◆ **Selected passage**:
^^^^^^^^^^^^^^^^
18:00-18:30 | Voltnoi & Quetempo | An audiovisual history of money

A timeline of events, facts and speculations about the history of money remixed with pop culture.

18:30-19:00 | George Papageorgiou | Blockchain, down the rabbithole

Α basic intro to the principles of the technology, and a discussion on why it's important for mankind's future.

19:00-19:30 | Denis Jaromil Rojo | Bitcoin, the end of the Taboo on Money

Currency historically served at least two symbolic functions. First, it stood in for other forms of material exchange. Second, the very iconography of printed currency served as part of a system of liturgy designed to “glorify” power. The rise of the credit industry, and elaborate financial engineering, has rendered both of these aspects of currency less visible. Consumers don’t look at as much currency as they used to. The images and symbols are gone, as if taboo. Bitcoin opens up a chance to examine that move, to critique both the original symbolic functions of currency and the recent subsuming of symbol by credit and computationally-based forms of exchange.

19:45-20:30 | Benjamin H. Bratton | Dumb Rocks and Smart Batteries: Change, The Exchange Value of Matter, and The Material Valuation of Exchange

Blockchain technologies have become the prism through which many ideas about trust and social relationships are technologically negotiated in recent years. In this lecture, sociologist and design theorist Benjamin Bratton explores both the potentials and pitfalls of this technical architecture and its projected hopes and dreams, which distort the way we understand its potentialities.

SUNDAY 10 FEBRUARY

Blockchain as a form of governance, law and social empowerment

18:00-18:30 | Dimitris Vourakis | Code=Law?

A ‘binary’ vision of law and governance: from paper contracts and humans to ‘smart’ (data-driven, self-executing) contracts, artificial actors, ‘decentralised autonomous organisations’ and the quest to replace law with code.

18:30-19:00 | Marco Sachy | How blockchain technology can foster social innovation

19:00-19:30 | Brett Scott | Visions of a Techno-Leviathan: The Battle of Blockchain Ideologies

FRIDAY 15 FEBRUARY

17:30-21:00 | Open workshop with OMSK social club

Already mined your Cryptorave ticket? Unlock further immersive tactics for Role Game Play and meet your local community. Omsk Social Club will lead you through identity building routines, bleed strategies, crypto-world constructions and emotive political routes.

Free admission | Reservation at infotickets@sgt.gr is required (providing name, surname and mobile phone number)

SATURDAY 16 FEBRUARY

Blockchain applications and speculations in the arts

18:00-18:30 | Matthew Liston | Faith machines: amplified reflexivity between value and belief

Matt Liston is starting his own religion — and he’s putting it on the blockchain. Liston, who left his position as CEO of the blockchain project Augur amid a cloud of controversy, has spent the afternoon in Bodega Bay developing what he describes as "mechanisms for worship" for his new religious order, called 0xΩ (Liston pronounces this as "Zero Ex Omega"). The religion will present both a blockchain system for pre-established religions, and a new faith-based order of its own.
^^^^^^^^^^^^^^^^
◆ **Items**:
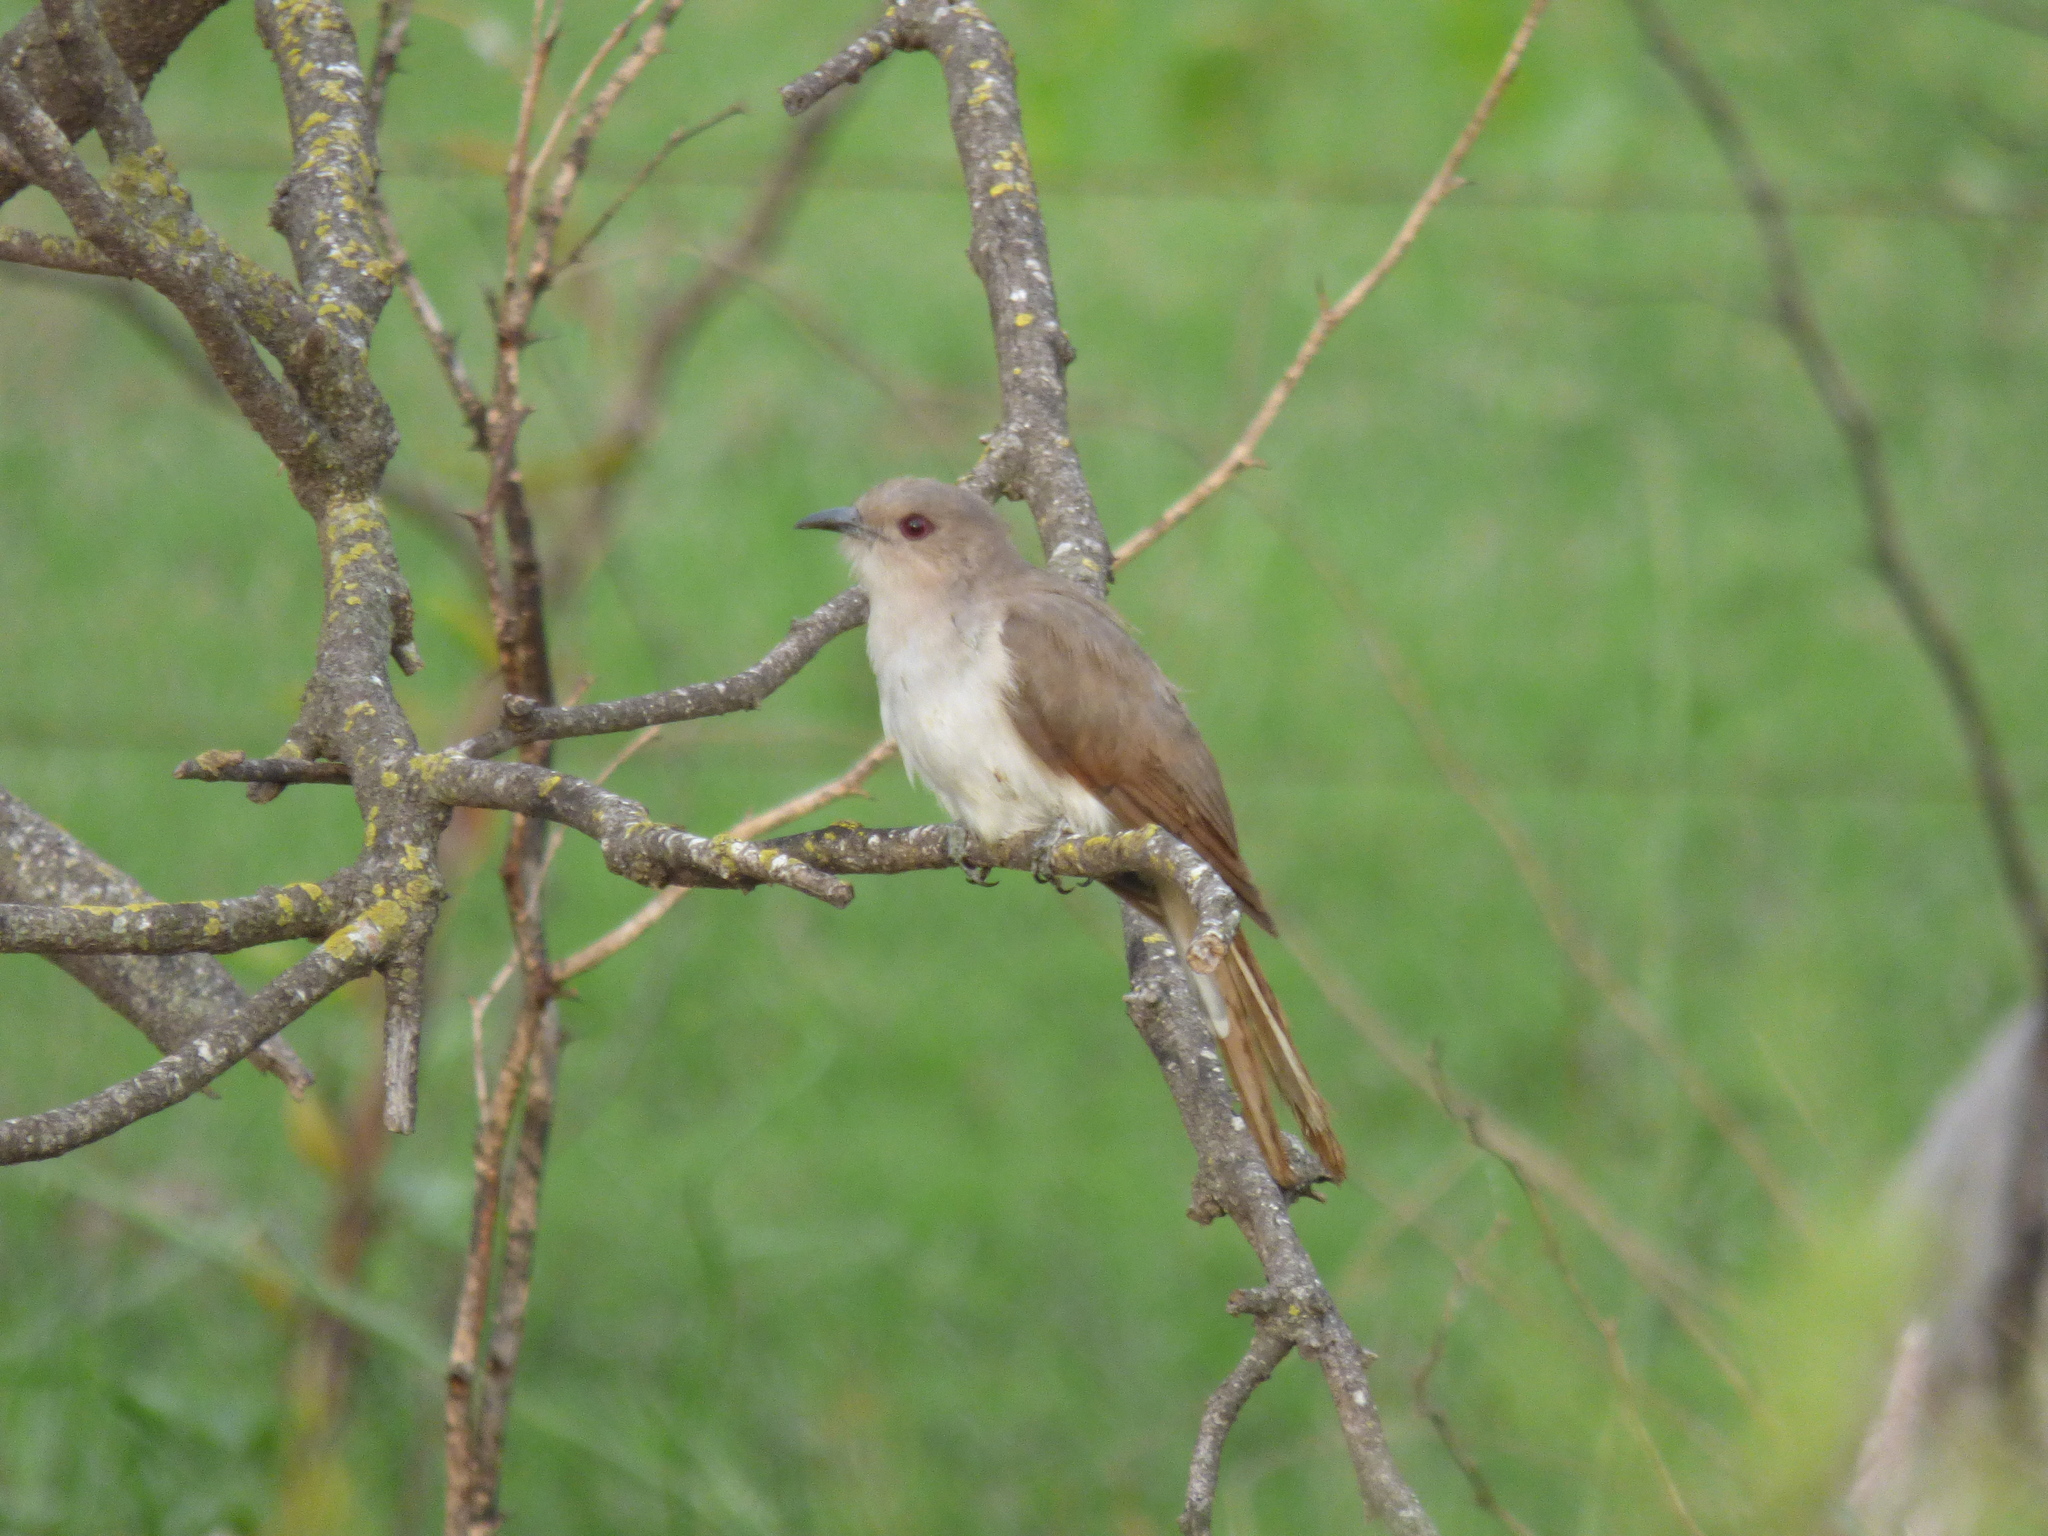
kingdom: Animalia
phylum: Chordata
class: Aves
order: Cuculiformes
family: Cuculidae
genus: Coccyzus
^^^^^^^^^^^^^^^^
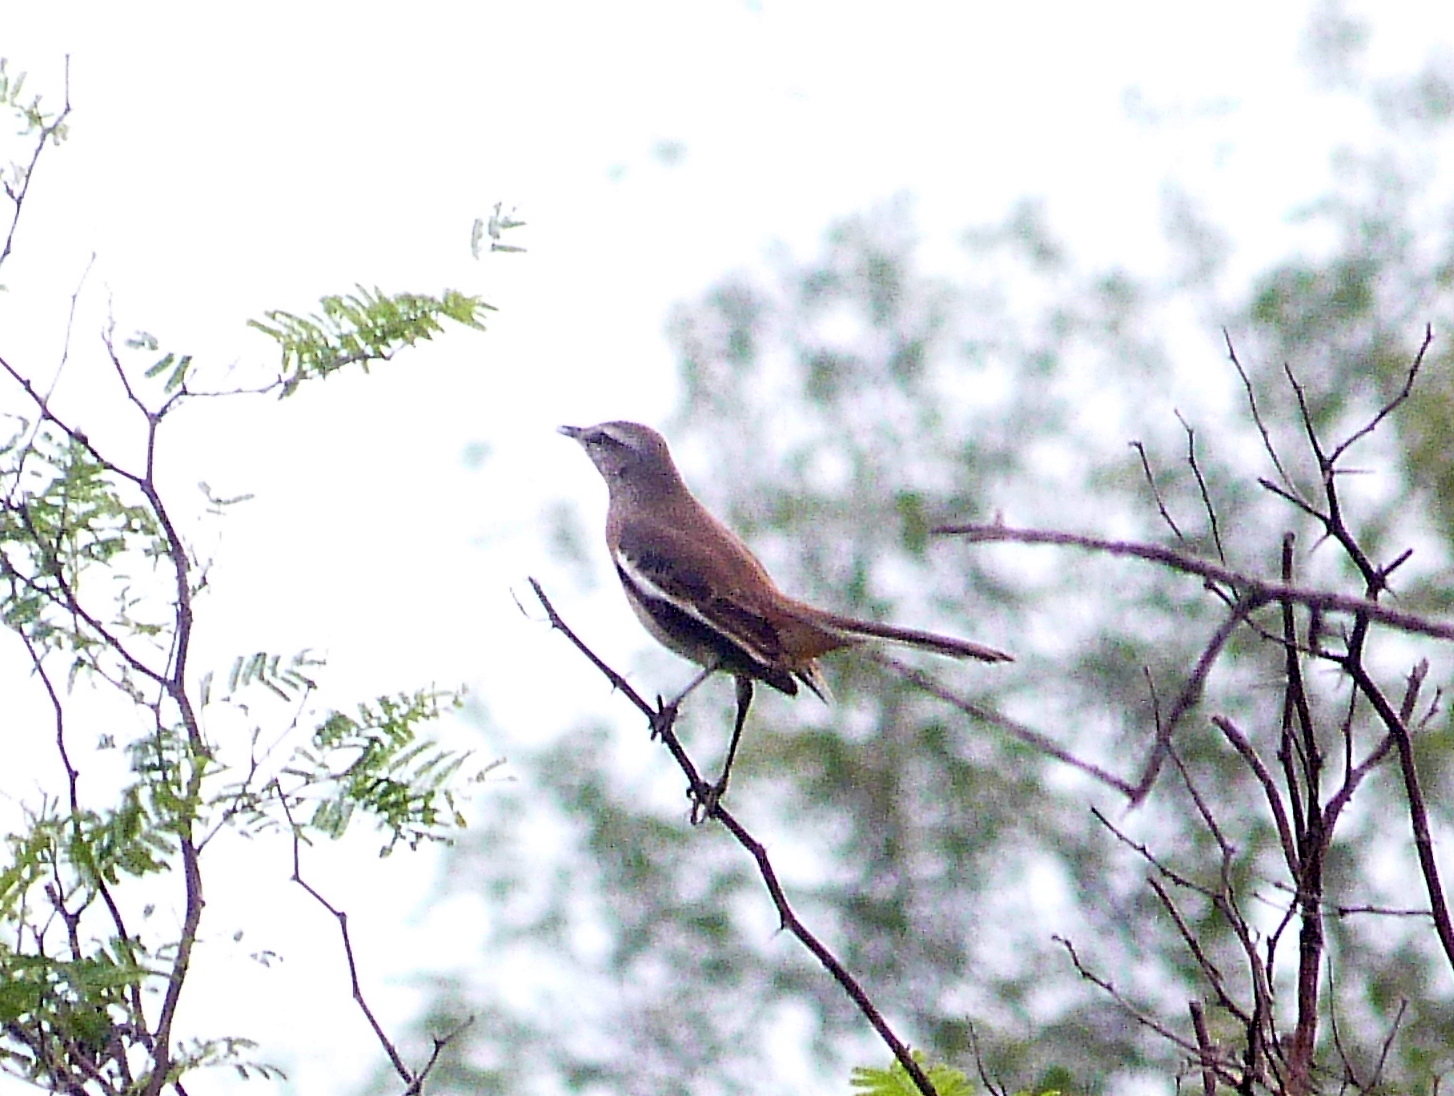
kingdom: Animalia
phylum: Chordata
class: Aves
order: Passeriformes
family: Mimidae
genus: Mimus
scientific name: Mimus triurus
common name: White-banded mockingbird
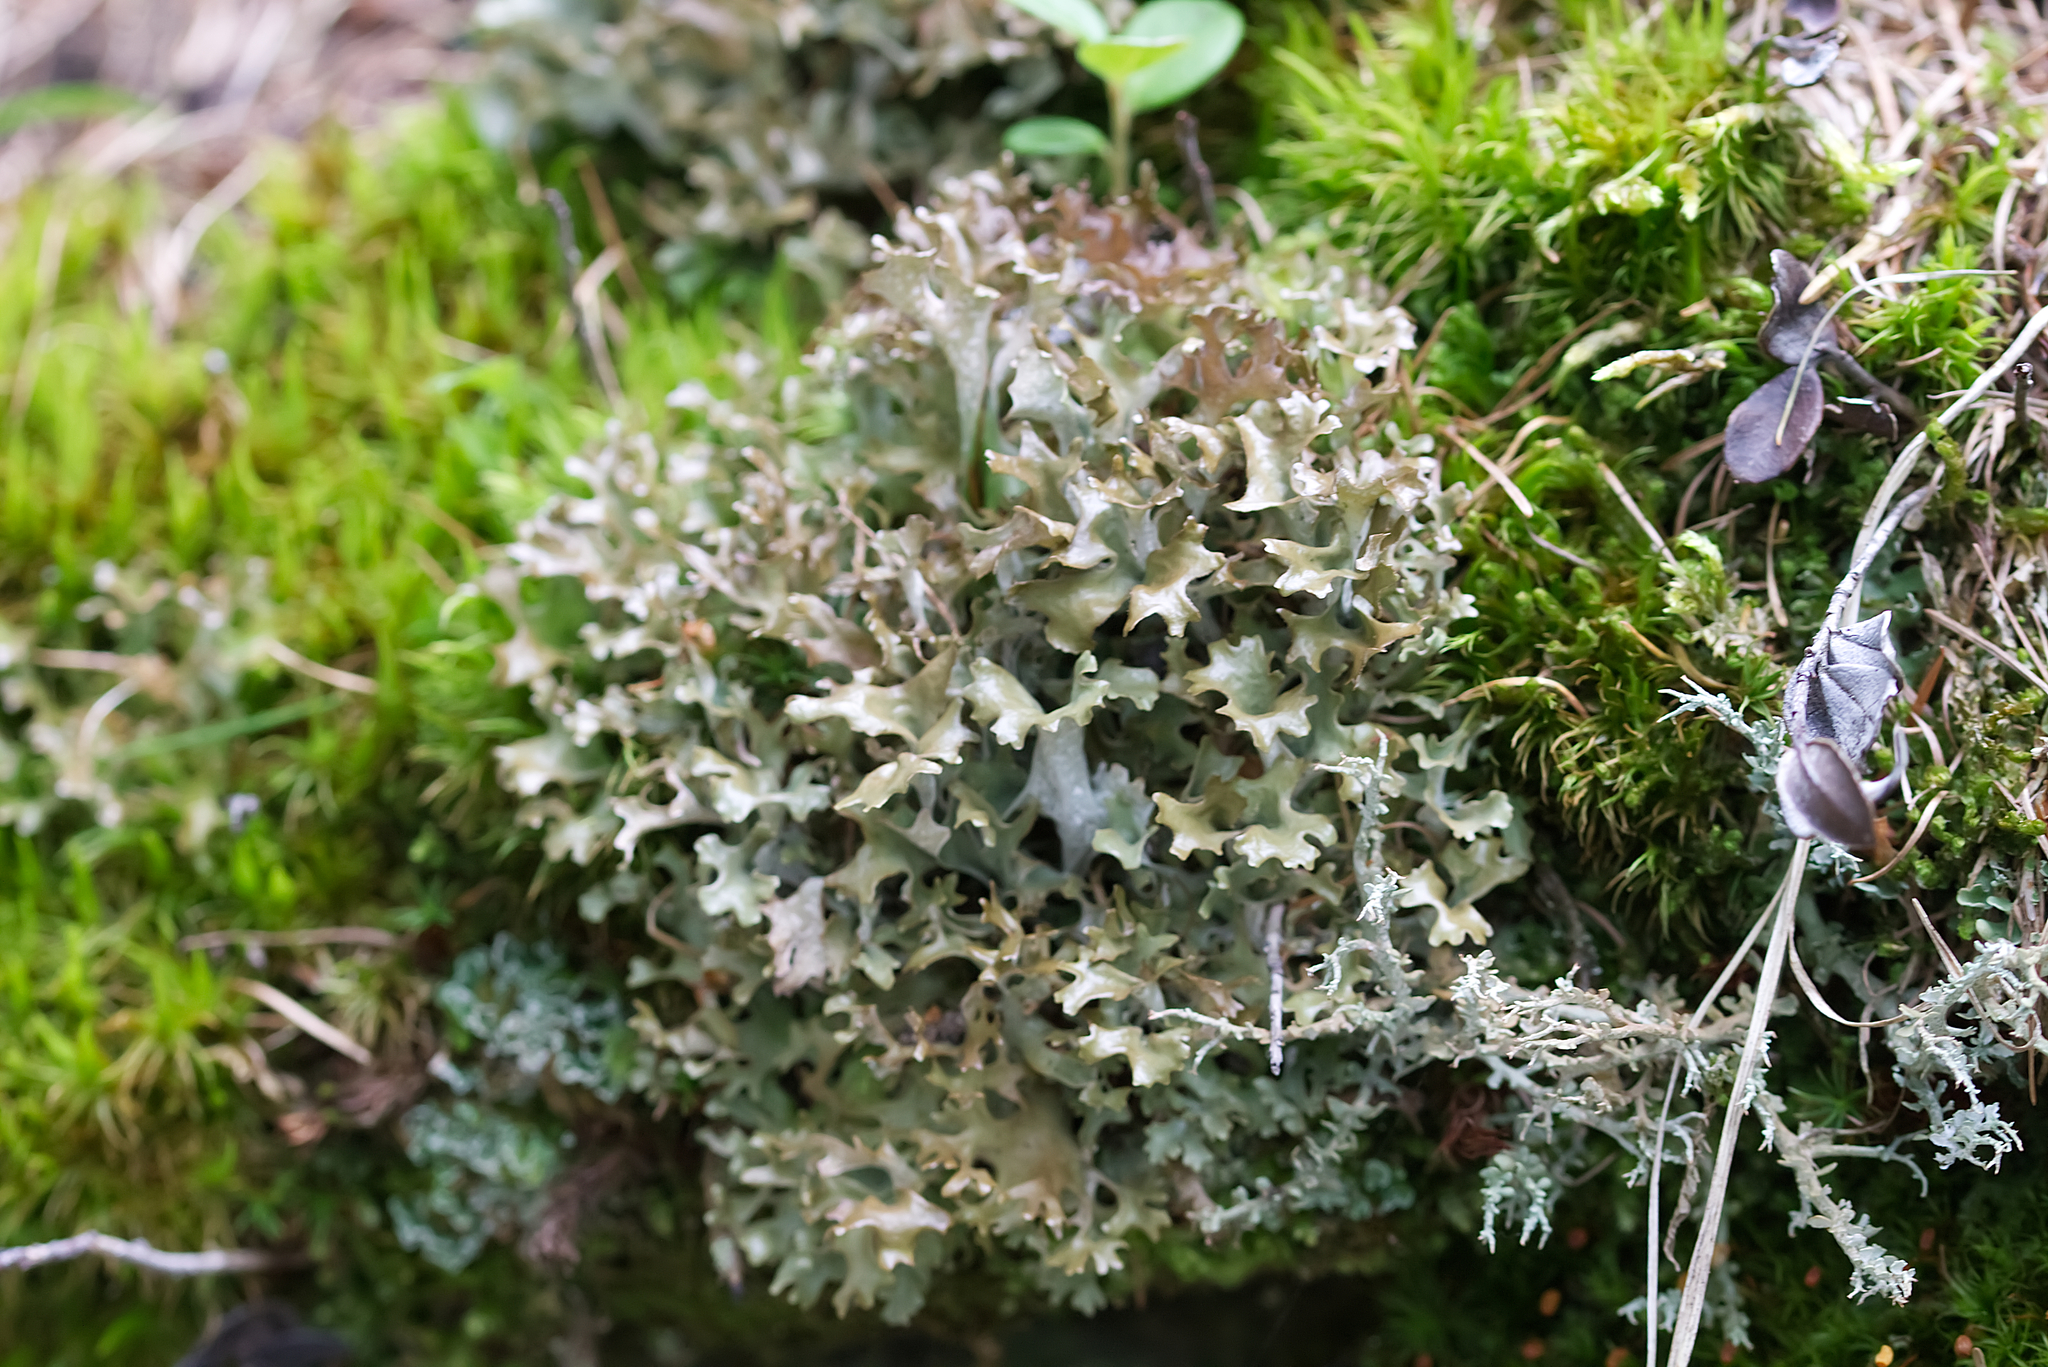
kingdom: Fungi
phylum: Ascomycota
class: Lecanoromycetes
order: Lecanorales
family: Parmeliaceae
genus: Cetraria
^^^^^^^^^^^^^^^^
◆ **Directions**:
• A. In the schedule, who gives the talk titled "Code=Law?"?
• B. In the rows, take the lines from the line with "common name: White-banded mockingbird" to the line with "genus: Cetraria" and give them as a Markdown table with the columns Number and Line. Skip blank lines and leave the pictures out.

◆ **Responses per task**:
• A. Dimitris Vourakis

• B.
| Number | Line |
|---|---|
| 1 | common name: White-banded mockingbird |
| 2 | kingdom: Fungi |
| 3 | phylum: Ascomycota |
| 4 | class: Lecanoromycetes |
| 5 | order: Lecanorales |
| 6 | family: Parmeliaceae |
| 7 | genus: Cetraria |